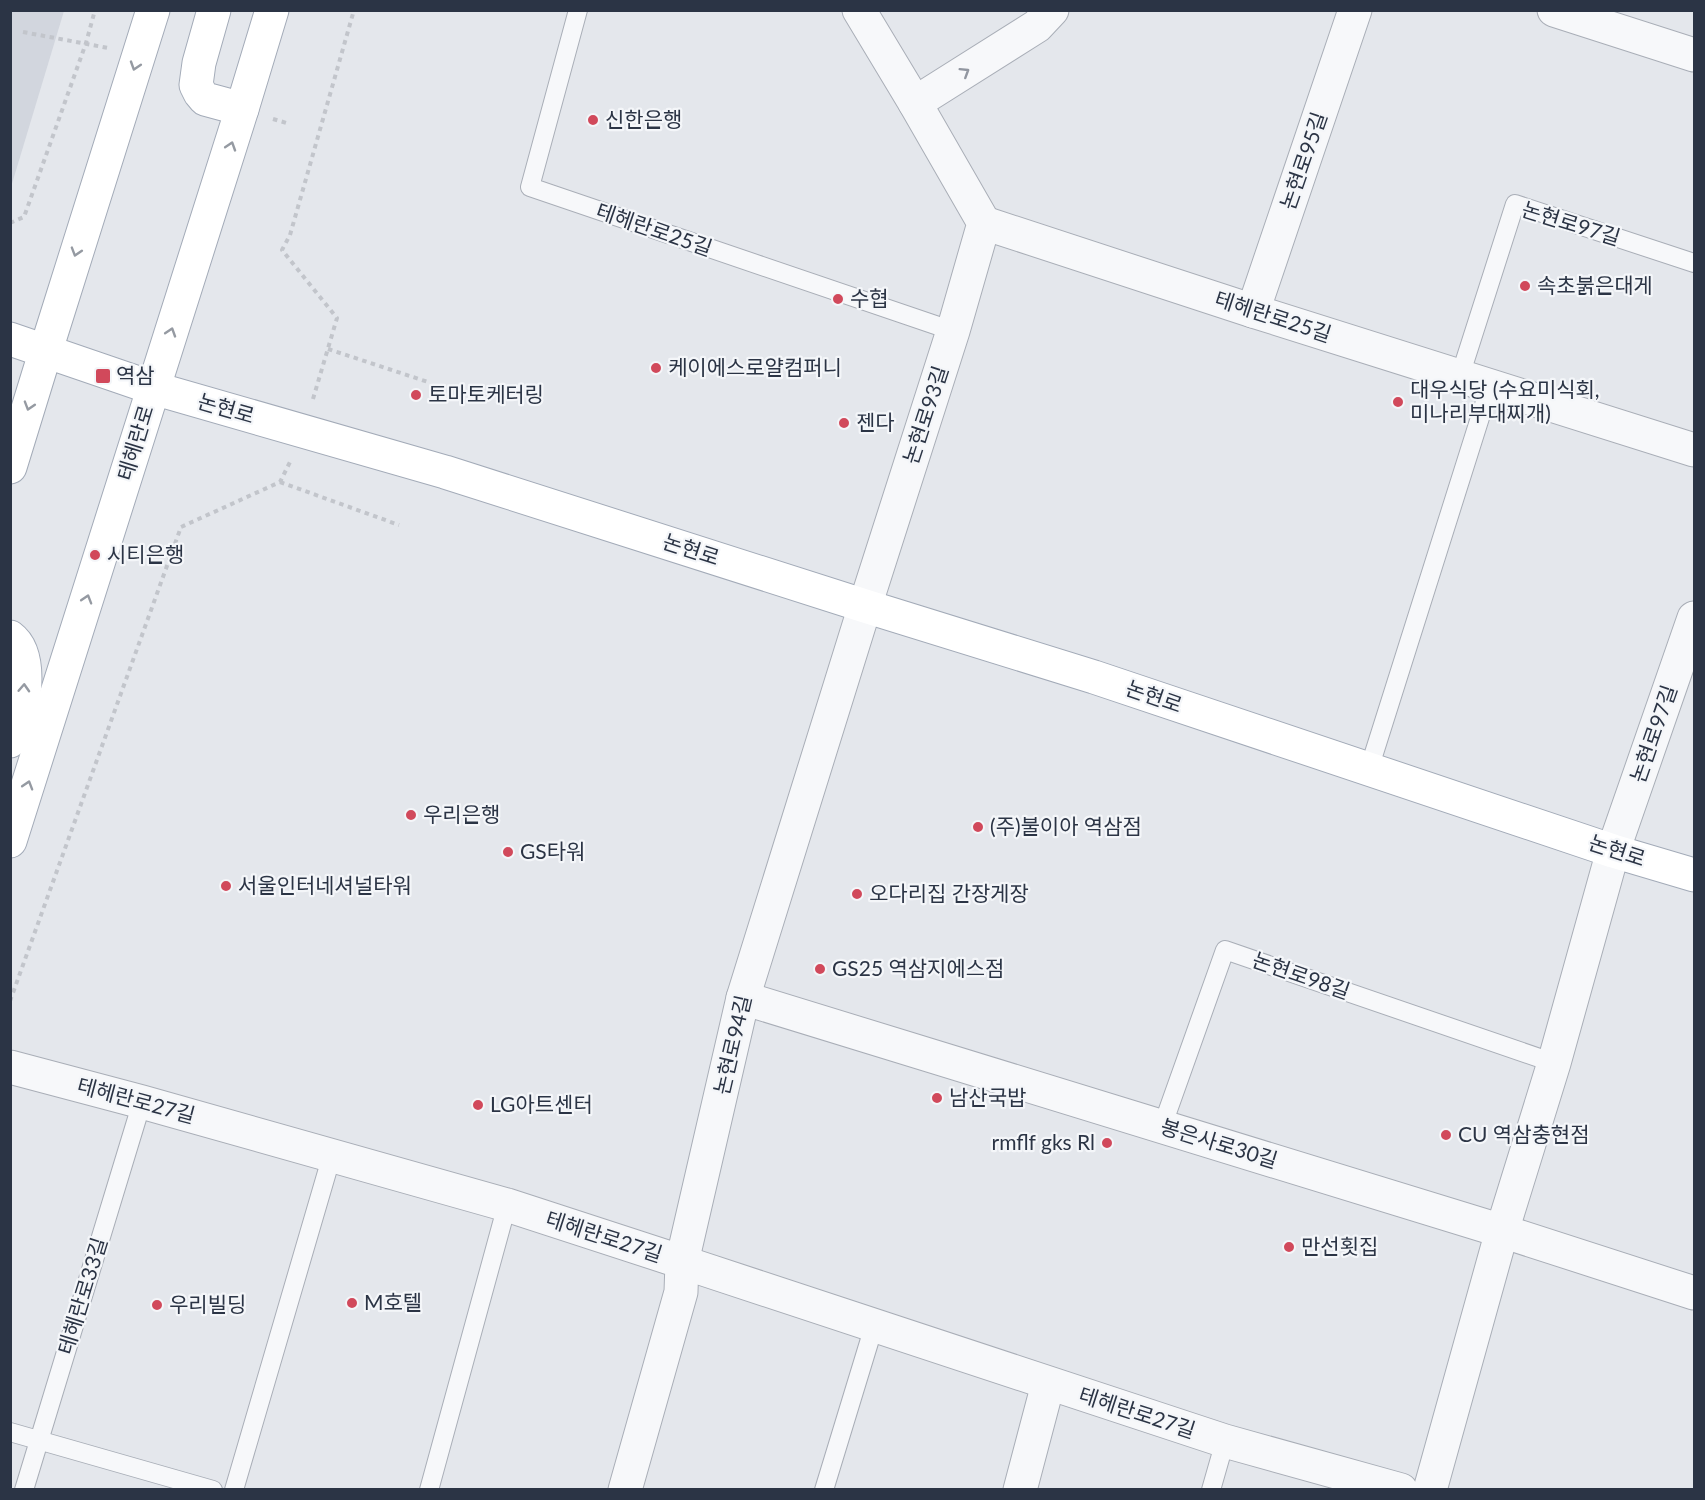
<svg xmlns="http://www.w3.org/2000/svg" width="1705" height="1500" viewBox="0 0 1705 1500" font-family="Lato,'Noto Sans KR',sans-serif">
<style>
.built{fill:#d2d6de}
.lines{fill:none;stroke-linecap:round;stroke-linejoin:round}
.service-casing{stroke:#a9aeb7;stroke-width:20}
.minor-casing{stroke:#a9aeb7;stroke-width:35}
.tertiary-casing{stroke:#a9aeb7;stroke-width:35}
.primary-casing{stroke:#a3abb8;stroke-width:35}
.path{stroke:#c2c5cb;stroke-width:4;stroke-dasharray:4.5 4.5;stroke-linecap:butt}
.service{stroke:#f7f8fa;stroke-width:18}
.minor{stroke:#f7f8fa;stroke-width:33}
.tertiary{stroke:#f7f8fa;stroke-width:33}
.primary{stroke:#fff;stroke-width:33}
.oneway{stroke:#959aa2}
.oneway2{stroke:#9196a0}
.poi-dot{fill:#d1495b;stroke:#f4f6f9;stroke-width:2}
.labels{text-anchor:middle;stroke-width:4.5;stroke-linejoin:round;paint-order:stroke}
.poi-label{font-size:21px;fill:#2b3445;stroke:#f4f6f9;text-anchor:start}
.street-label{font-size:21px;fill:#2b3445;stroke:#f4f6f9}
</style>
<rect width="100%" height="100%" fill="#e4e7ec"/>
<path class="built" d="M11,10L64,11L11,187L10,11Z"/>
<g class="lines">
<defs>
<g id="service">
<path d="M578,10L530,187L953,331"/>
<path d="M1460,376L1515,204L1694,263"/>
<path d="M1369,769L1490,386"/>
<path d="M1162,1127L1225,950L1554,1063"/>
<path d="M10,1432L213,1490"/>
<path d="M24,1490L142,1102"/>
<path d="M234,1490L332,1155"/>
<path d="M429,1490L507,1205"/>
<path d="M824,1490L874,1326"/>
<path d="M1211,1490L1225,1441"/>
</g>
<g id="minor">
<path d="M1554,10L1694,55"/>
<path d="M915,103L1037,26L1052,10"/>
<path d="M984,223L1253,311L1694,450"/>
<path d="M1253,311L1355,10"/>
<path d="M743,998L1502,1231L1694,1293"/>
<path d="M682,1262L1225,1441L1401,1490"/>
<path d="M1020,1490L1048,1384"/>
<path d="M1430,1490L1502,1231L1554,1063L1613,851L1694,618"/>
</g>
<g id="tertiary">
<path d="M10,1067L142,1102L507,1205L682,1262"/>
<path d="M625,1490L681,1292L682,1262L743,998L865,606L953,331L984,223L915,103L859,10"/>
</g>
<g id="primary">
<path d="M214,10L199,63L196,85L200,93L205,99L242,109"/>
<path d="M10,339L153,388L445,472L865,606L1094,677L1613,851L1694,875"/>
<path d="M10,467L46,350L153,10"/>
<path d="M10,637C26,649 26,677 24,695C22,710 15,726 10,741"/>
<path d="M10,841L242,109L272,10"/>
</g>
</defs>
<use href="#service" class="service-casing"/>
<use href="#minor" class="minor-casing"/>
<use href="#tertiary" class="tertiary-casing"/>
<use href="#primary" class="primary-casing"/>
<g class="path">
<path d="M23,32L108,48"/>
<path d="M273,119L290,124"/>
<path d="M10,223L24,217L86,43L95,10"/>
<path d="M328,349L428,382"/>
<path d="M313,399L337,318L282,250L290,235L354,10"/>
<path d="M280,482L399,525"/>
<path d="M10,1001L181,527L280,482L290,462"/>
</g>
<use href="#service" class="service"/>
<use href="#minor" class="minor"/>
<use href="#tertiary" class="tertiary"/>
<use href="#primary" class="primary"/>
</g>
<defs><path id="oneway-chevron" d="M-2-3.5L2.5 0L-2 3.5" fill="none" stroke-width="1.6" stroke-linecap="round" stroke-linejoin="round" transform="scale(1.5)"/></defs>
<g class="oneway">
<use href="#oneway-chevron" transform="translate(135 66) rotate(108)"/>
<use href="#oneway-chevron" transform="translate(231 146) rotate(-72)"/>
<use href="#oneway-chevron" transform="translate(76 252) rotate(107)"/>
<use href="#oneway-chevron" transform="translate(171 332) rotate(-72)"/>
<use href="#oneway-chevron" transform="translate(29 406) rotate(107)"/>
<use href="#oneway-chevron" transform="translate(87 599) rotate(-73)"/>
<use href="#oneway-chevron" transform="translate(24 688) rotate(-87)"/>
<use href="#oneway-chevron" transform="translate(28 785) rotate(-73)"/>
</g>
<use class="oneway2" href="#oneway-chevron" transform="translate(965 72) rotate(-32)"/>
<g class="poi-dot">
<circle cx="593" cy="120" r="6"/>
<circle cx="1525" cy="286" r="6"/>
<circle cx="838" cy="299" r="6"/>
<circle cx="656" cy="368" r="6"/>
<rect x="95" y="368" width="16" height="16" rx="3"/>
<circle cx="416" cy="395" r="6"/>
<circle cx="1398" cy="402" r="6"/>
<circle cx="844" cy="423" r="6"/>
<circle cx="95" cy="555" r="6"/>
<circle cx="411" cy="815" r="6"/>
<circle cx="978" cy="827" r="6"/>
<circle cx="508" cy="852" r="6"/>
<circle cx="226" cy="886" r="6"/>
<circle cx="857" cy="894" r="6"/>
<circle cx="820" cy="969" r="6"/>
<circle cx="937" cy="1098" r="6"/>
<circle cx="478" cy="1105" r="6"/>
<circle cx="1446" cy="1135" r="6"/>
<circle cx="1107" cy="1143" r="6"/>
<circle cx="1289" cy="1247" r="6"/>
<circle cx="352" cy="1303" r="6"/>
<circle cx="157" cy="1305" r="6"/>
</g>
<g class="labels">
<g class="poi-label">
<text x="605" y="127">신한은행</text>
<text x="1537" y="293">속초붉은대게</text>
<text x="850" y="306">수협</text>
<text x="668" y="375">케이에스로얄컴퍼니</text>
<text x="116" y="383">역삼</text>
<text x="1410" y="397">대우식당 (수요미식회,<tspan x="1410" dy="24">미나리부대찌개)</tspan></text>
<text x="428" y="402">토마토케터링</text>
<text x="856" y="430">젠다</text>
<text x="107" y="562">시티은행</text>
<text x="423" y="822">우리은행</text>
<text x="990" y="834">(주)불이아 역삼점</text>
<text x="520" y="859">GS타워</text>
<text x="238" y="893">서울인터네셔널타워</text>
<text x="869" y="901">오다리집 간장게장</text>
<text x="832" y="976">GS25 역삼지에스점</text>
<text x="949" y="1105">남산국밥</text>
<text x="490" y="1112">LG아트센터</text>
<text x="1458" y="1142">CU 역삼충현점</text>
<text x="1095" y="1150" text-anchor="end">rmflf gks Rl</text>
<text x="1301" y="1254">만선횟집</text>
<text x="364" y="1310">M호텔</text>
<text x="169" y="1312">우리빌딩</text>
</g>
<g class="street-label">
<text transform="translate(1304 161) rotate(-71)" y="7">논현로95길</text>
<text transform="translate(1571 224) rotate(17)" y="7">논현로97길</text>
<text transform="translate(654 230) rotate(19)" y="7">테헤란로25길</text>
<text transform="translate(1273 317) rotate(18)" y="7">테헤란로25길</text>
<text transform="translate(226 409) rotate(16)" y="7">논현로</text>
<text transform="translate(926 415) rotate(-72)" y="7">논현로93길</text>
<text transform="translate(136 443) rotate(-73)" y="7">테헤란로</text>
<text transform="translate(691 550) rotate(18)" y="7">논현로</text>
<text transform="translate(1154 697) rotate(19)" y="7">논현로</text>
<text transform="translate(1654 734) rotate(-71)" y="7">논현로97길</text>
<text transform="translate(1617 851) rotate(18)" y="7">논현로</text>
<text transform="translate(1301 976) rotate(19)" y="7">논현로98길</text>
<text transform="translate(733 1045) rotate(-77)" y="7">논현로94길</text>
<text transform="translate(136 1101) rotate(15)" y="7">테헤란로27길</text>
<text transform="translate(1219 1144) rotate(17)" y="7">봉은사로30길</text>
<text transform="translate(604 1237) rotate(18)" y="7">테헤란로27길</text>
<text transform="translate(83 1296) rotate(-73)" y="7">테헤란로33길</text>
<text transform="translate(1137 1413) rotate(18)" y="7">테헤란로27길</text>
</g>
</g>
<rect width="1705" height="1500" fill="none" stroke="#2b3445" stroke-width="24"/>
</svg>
::::::::
PROBLEM TO WORK ON>
Please copy every line of the material that contains the word "casing".

TASK ANSWER>
.service-casing{stroke:#a9aeb7;stroke-width:20}
.minor-casing{stroke:#a9aeb7;stroke-width:35}
.tertiary-casing{stroke:#a9aeb7;stroke-width:35}
.primary-casing{stroke:#a3abb8;stroke-width:35}
<use href="#service" class="service-casing"/>
<use href="#minor" class="minor-casing"/>
<use href="#tertiary" class="tertiary-casing"/>
<use href="#primary" class="primary-casing"/>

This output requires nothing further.